Going a bit deeper: we can say that the calls to a
writer
are
associative.
That is:
write("ab"); write("c");
produces the same effect as
write("a"); write("bc");
We can use a string to collect the value on which we assert
precisely because string concatenation is associative,
just like the calls to write
.
These Tests Are Trivial; I Want Real Examples!
No they’re not, your code is too complicated. These tests are totally realistic examples of what the tests for your actual production systems can and should look like if you appropriately decouple your units of code and depend on small, simple interfaces.
What “decoupled”, “small”, and “simple” mean is probably a topic for a whole different post, but I’ll sketch out a few general points of design advice here:
- Depend on few things. If you can change your design so the interesting logic—the part you really want to test—depends on fewer objects and methods, you should do it. Your tests will get much simpler as a result.
- Parameters are dependencies too. They’re more loosely-coupled than dependencies on global variables or classes, but they are still dependencies. Analyze your code’s parameters carefully and try to prune and simplify them.
-
Depend on ubiquitous things. Your code will be much more flexible—not to mention easier to test—if the interfaces it depends on have many, diverse implementors.

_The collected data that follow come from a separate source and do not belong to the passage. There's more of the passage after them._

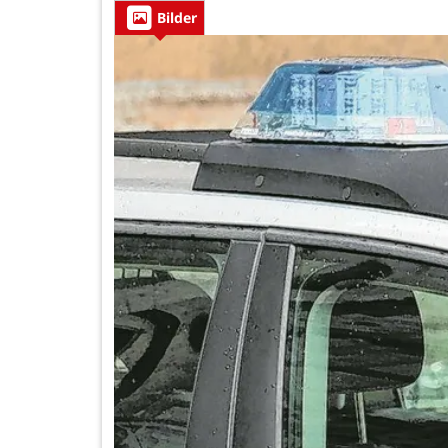
Bilder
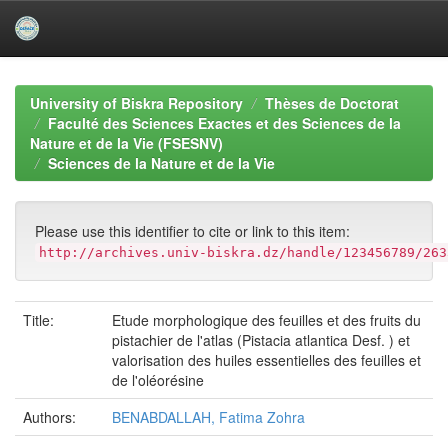
Skip
navigation
University of Biskra Repository
Thèses de Doctorat
Faculté des Sciences Exactes et des Sciences de la
Nature et de la Vie (FSESNV)
Sciences de la Nature et de la Vie
Please use this identifier to cite or link to this item:
http://archives.univ-biskra.dz/handle/123456789/263
Title:
Etude morphologique des feuilles et des fruits du
pistachier de l'atlas (Pistacia atlantica Desf. ) et
valorisation des huiles essentielles des feuilles et
de l'oléorésine
Authors:
BENABDALLAH, Fatima Zohra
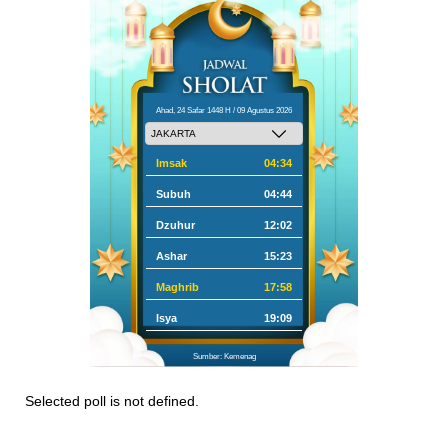
Ahad, 24 Safar 1448 H / 09 Agustus 2026
Imsak
04:34
Subuh
04:44
Dzuhur
12:02
Ashar
15:23
Maghrib
17:58
Isya
19:09
Sumber: Kemenag
Selected poll is not defined.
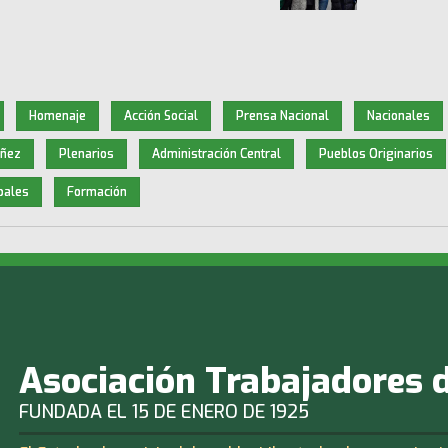
Homenaje
Acción Social
Prensa Nacional
Nacionales
iñez
Plenarios
Administración Central
Pueblos Originarios
pales
Formación
Asociación Trabajadores 
FUNDADA EL 15 DE ENERO DE 1925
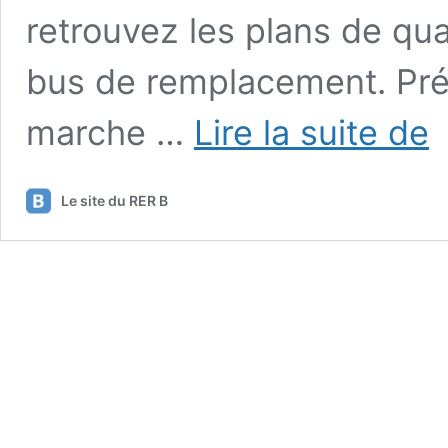
retrouvez les plans de qua
bus de remplacement. Pré
Int
marche …
Lire la suite de
du
RE
B
Le site du RER B
en
La
Cr
de
Be
et
Ma
Pa
le
26
no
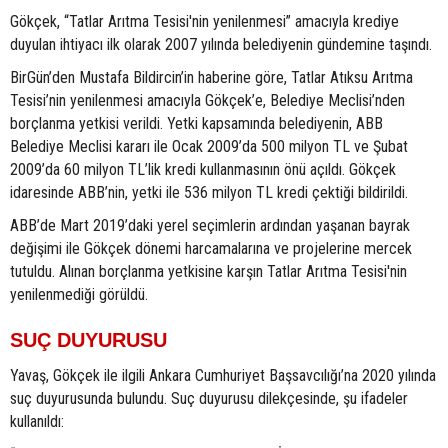
Gökçek, “Tatlar Arıtma Tesisi'nin yenilenmesi” amacıyla krediye
duyulan ihtiyacı ilk olarak 2007 yılında belediyenin gündemine taşındı.
BirGün’den Mustafa Bildircin’in haberine göre, Tatlar Atıksu Arıtma
Tesisi’nin yenilenmesi amacıyla Gökçek’e, Belediye Meclisi’nden
borçlanma yetkisi verildi. Yetki kapsamında belediyenin, ABB
Belediye Meclisi kararı ile Ocak 2009’da 500 milyon TL ve Şubat
2009’da 60 milyon TL’lik kredi kullanmasının önü açıldı. Gökçek
idaresinde ABB’nin, yetki ile 536 milyon TL kredi çektiği bildirildi.
ABB’de Mart 2019’daki yerel seçimlerin ardından yaşanan bayrak
değişimi ile Gökçek dönemi harcamalarına ve projelerine mercek
tutuldu. Alınan borçlanma yetkisine karşın Tatlar Arıtma Tesisi'nin
yenilenmediği görüldü.
SUÇ DUYURUSU
Yavaş, Gökçek ile ilgili Ankara Cumhuriyet Başsavcılığı’na 2020 yılında
suç duyurusunda bulundu. Suç duyurusu dilekçesinde, şu ifadeler
kullanıldı:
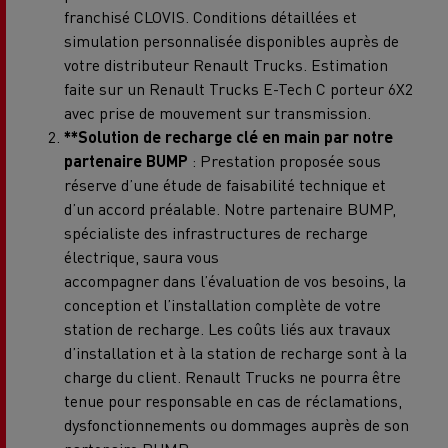
franchisé CLOVIS. Conditions détaillées et
simulation personnalisée disponibles auprès de
votre distributeur Renault Trucks. Estimation
faite sur un Renault Trucks E-Tech C porteur 6X2
avec prise de mouvement sur transmission.
**Solution de recharge clé en main par notre
partenaire BUMP
: Prestation proposée sous
réserve d’une étude de faisabilité technique et
d’un accord préalable. Notre partenaire BUMP,
spécialiste des infrastructures de recharge
électrique, saura vous
accompagner dans l’évaluation de vos besoins, la
conception et l’installation complète de votre
station de recharge. Les coûts liés aux travaux
d’installation et à la station de recharge sont à la
charge du client. Renault Trucks ne pourra être
tenue pour responsable en cas de réclamations,
dysfonctionnements ou dommages auprès de son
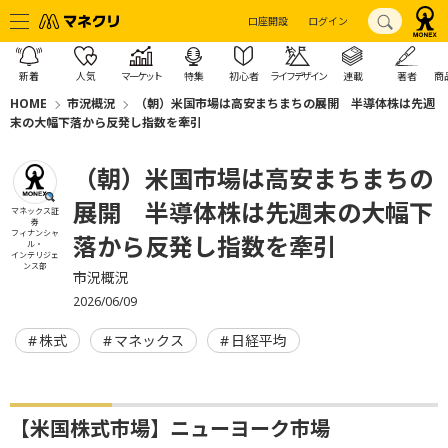
口座開設
ログイン
新着
人気
マーケット
特集
初心者
ライフデザイン
連載
著者
商
HOME
市況概況
（朝）米国市場は高安まちまちの展開 半導体株は先週
末の大幅下落から反発し指数を牽引
（朝）米国市場は高安まちまちの
展開 半導体株は先週末の大幅下
マネックス証
券
フィナンシャ
落から反発し指数を牽引
ル・
インテリジェ
ンス部
市況概況
2026/06/09
株式
マネックス
日経平均
【米国株式市場】ニューヨーク市場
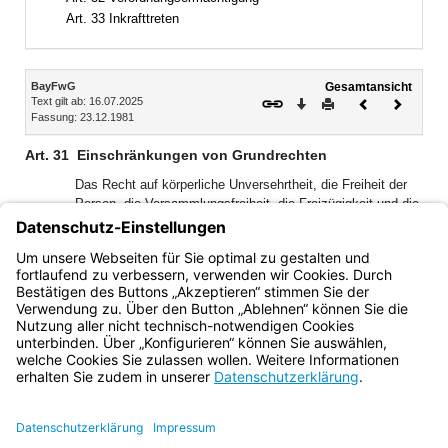
Art. 33 Inkrafttreten
Inhalt
BayFwG
Gesamtansicht
Text gilt ab: 16.07.2025
Download
Drucken
Vorheriges
Nächste
Fassung: 23.12.1981
Dokument
Dokume
Art. 31
Einschränkungen von Grundrechten
Das Recht auf körperliche Unversehrtheit, die Freiheit der
Person, die Versammlungsfreiheit, die Freizügigkeit und die
Unverletzlichkeit der Wohnung können auf Grund dieses
Gesetzes eingeschränkt werden (Art. 2 Abs. 2 Satz 1 und
2, Art. 8 Abs. 2, Art. 11 und 13 des Grundgesetzes, Art.
102, 106 Abs. 3, Art. 109, 113 der Verfassung).
Bayern.de
BayernPortal
Datenschutz
Impressum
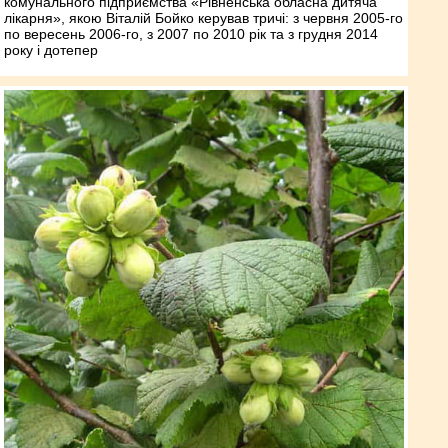
комунального підприємства «Рівненська обласна дитяча
лікарня», якою Віталій Бойко керував тричі: з червня 2005-го
по вересень 2006-го, з 2007 по 2010 рік та з грудня 2014
року і дотепер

For example, imagine we’re writing some code to parse data from a file. Which of these (pseudo-Java) interfaces for getting the data would you rather implement a test double for?
-
A unique, snowflake-y class with a
getData
method that’s not implemented by any other type in the system?class MyData { public String getData() { /* ... */ } }
-
An application-specific
DataContainer
interface that has a few different implementors?interface DataContainer { String getData(); }
-
A
Readable
interface (defined by the standard library, and implemented by many different, widespread types)?interface Reader { int read(CharBuffer cb); }
-
A string?
class String { // ... }
-
Something with a
toString
method?interface CharSequence { String toString(); }
In case you missed it: these are ordered from least flexible to most flexible; tightly coupled to loosely coupled. The ranking is pragmatic rather than formal: perhaps
read(CharBuffer)
can be considered a more general interface thantoString()

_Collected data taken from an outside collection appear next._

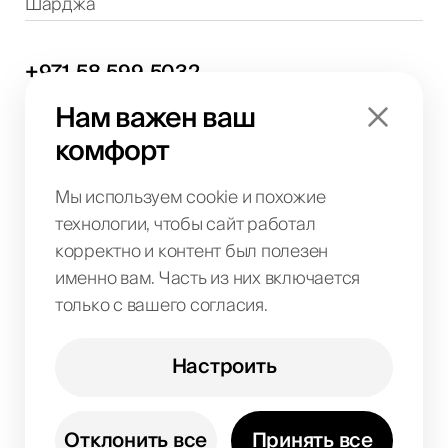
Шарджа
+971
58
599
5032
Обсуждение проектов и консультации
Нам важен ваш
info@biglab.ae
комфорт
По вопросам проектов
Офис в Дубае
Art of Living Mall, 1st Floor, Al Barsha 2, Umm
Мы используем cookie и похожие
Suqeim Street, Dubai, UAE
технологии, чтобы сайт работал
корректно и контент был полезен
именно вам. Часть из них включается
BIG LAB IT SOLUTIONS L.L.C
только с вашего согласия.
License No. 1063004
TRN 104242336600003
Art of Living Mall, 1st Floor, Al Barsha 2, Umm
Настроить
Suqeim Street, Dubai, UAE
Отклонить все
Принять все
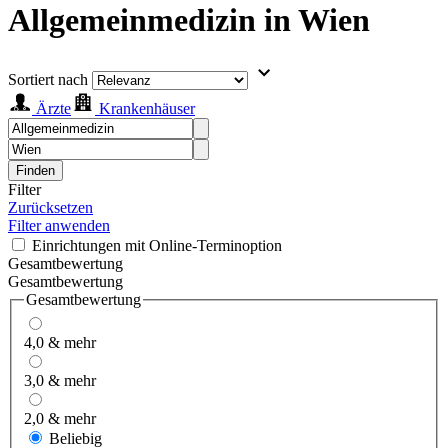
Allgemeinmedizin in Wien
Sortiert nach
Ärzte
Krankenhäuser
Finden
Filter
Zurücksetzen
Filter anwenden
Einrichtungen mit Online-Terminoption
Gesamtbewertung
Gesamtbewertung
Gesamtbewertung
4,0 & mehr
3,0 & mehr
2,0 & mehr
Beliebig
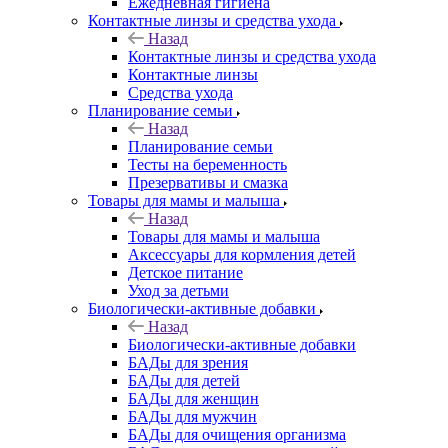
Ежедневная гигиена
Контактные линзы и средства ухода
Назад
Контактные линзы и средства ухода
Контактные линзы
Средства ухода
Планирование семьи
Назад
Планирование семьи
Тесты на беременность
Презервативы и смазка
Товары для мамы и малыша
Назад
Товары для мамы и малыша
Аксессуары для кормления детей
Детское питание
Уход за детьми
Биологически-активные добавки
Назад
Биологически-активные добавки
БАДы для зрения
БАДы для детей
БАДы для женщин
БАДы для мужчин
БАДы для очищения организма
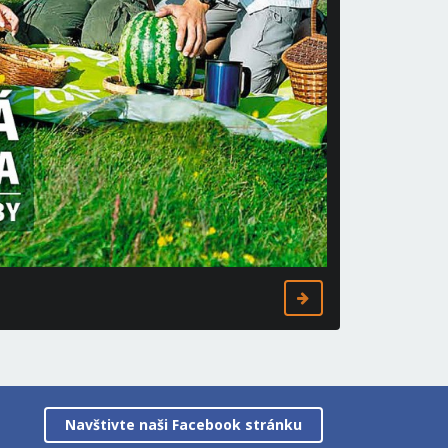
Navštivte naši Facebook stránku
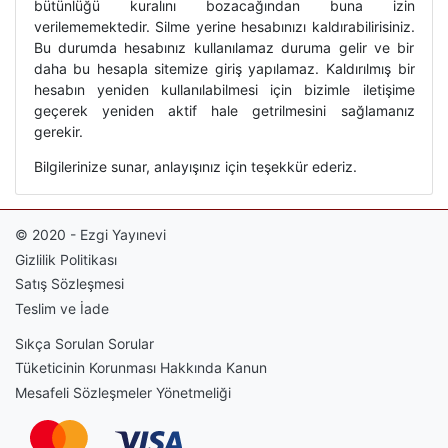
bütünlüğü kuralını bozacağından buna izin
verilememektedir. Silme yerine hesabınızı kaldırabilirisiniz.
Bu durumda hesabınız kullanılamaz duruma gelir ve bir
daha bu hesapla sitemize giriş yapılamaz. Kaldırılmış bir
hesabın yeniden kullanılabilmesi için bizimle iletişime
geçerek yeniden aktif hale getrilmesini sağlamanız
gerekir.
Bilgilerinize sunar, anlayışınız için teşekkür ederiz.
© 2020 - Ezgi Yayınevi
Gizlilik Politikası
Satış Sözleşmesi
Teslim ve İade
Sıkça Sorulan Sorular
Tüketicinin Korunması Hakkında Kanun
Mesafeli Sözleşmeler Yönetmeliği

, but it’s far less common in a typical Java program. -
Conclusion
By now you can probably see how I arrived at the mantra “don’t use test doubles” based on an informal understanding of these concepts. I was thinking only of the kind of test doubles that are generated by mocking libraries. These libraries are a symptom, not the cause, of our testing woes: if you need a library to generate your doubles for you, your test subject’s collaborators are almost certainly of the inflexible, tightly-coupled variety pictured earlier on the list above.

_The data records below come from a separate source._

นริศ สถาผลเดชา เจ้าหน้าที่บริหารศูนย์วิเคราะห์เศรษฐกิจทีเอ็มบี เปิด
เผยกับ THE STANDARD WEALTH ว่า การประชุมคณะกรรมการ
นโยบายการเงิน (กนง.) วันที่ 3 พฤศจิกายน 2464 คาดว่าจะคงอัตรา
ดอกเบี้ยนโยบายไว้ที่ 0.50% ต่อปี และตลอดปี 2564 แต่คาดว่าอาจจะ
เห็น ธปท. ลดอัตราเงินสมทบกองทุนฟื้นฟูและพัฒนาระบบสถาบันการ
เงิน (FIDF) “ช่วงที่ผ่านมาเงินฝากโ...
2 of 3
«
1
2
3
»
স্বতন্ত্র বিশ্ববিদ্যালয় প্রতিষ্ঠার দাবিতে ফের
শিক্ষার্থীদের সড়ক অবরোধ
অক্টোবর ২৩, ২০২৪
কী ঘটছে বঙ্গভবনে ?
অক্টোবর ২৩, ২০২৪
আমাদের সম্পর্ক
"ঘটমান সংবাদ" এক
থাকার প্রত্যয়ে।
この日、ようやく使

Perhaps I should revise my advice from “don’t use test doubles” to “don’t use mocking libraries”. But I don’t think that would be adequate, because I received exactly that advice from a blog post by Bob Martin years ago, but didn’t understand it until recently.
These topics are complex, but I’ll try to condense this post into a few takeaways:
- A test double is any value controlled by the test.
- Thus defined, test doubles are indispensable for test isolation.
- The moment you create a test double, you get feedback about how flexible the design of your code is. Listen to that feedback.
- You know your code is flexible when your test doubles are types that are built into the language, or are part of the standard library: strings, streams, lists, functions, and channels.